Date: Sat, 20 Oct 2007 20:09:09 -0700
From:  Ron Bergin <rkb@i.frys.com>
Subject: Re: a nice little perl utility
Message-Id: <1192936149.250861.44970@e9g2000prf.googlegroups.com>

On Oct 20, 6:48 pm, "Wade Ward" <zaxf...@invalid.net> wrote:
>
[snip unrelated stuff]

> I've been working with the hints that have been given on how to make
> ActivePerl, and I've got a long way to go.
>
> I now put s cript at the end of a sript that becomes what I feed my dos
> window.  As in this:

You do a very good job of making yourself incomprehensible.
>
> I can't shake these warnings, and I don't know what they're coming from:
> Use of uninitialized value in concatenation (.) or string at jabba5.pl line
> 65.
> Use of uninitialized value in concatenation (.) or string at jabba5.pl line
> 67.
> Use of uninitialized value in concatenation (.) or string at jabba5.pl line
> 75.
You need to clearly point out to us those lines of code so we can help
you.
>
> Here's the full script:
> #!/usr/bin/perl
>
> use strict;
> use warnings;
> use Net::NNTP ();
>
> use constant NUMBER_OF_ARTICLES    => 1;
> use constant GROUP_NAME        => 'comp.lang.perl.misc';
> use constant SERVER_NAME    => 'newsgroups.comcast.net';
> use constant NNTP_DEBUG        => 0;
>
> my $nntp = Net::NNTP->new(SERVER_NAME, 'Debug' => NNTP_DEBUG) or die;
> my $USER = '';
> my $PASS = '';
>
> $nntp->authinfo($USER,$PASS) or die $!;
>
> my($article_count, $first_article, $last_article) =
>
> $nntp->group(GROUP_NAME) or die;
>
> # Which XOVER fields contain Subject: and From:?
> my $count = 0;
> my %xover_fmt = map( ($_, $count++), @{ $nntp->overview_fmt or die} );
> die unless exists $xover_fmt{'Subject:'};
> my $subject_offset = $xover_fmt{'Subject:'};
> my $from_offset = $xover_fmt{'From:'};
>
> my(@xover, $start_article);
> RETRIEVE: while ($#xover+1 < NUMBER_OF_ARTICLES and $last_article >=
>
> $first_article) {
Why did you break up that while declaration across 3 lines?  The only
reason that I can think of is that you wanted to keep the line length
below 80 characters, but then you would only need 2 lines, the blank
line in the middle doesn't make sense.  If you wanted to keep the line
length below 80 chars, you could have put the label on its own line.

____________

TASK GOAL: In the Perl newsgroup post, which line numbers of jabba5.pl do the uninitialized-value warnings cite?

[Entries drawn from a collection]
____________

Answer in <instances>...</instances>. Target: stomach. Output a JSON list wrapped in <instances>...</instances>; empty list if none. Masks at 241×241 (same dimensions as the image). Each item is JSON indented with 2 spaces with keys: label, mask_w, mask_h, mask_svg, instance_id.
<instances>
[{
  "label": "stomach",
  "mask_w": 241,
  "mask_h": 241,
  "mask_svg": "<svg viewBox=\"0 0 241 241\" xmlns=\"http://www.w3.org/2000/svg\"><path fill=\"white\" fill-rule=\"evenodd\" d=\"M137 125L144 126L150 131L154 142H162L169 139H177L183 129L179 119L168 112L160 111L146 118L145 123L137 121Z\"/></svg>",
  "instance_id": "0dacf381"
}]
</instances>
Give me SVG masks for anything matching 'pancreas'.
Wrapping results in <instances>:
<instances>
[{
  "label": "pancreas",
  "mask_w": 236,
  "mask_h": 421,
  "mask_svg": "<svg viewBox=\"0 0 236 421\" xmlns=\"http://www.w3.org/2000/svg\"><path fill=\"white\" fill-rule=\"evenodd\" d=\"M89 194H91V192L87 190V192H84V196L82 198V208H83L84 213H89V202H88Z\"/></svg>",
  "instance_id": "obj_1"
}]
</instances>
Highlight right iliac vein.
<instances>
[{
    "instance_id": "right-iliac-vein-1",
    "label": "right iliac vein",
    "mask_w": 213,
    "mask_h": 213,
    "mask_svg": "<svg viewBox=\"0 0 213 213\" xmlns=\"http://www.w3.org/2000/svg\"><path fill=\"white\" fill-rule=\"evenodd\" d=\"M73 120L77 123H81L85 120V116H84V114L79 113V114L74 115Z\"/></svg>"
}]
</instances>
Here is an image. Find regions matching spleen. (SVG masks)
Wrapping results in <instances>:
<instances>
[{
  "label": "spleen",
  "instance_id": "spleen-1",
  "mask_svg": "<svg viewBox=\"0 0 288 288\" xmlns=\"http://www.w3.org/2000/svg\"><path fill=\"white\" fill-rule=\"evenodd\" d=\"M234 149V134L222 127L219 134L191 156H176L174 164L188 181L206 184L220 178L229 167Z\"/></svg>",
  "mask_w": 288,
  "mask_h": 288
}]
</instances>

____________

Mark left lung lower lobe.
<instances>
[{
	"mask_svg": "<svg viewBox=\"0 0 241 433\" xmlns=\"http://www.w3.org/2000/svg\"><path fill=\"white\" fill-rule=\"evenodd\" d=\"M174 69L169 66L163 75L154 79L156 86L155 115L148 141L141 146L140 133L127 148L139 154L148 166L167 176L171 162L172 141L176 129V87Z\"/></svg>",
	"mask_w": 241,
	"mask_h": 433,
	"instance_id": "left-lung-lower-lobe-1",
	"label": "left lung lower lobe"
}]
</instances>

____________

RESULT OF THIS EXERCISE: Lines 65, 67, and 75.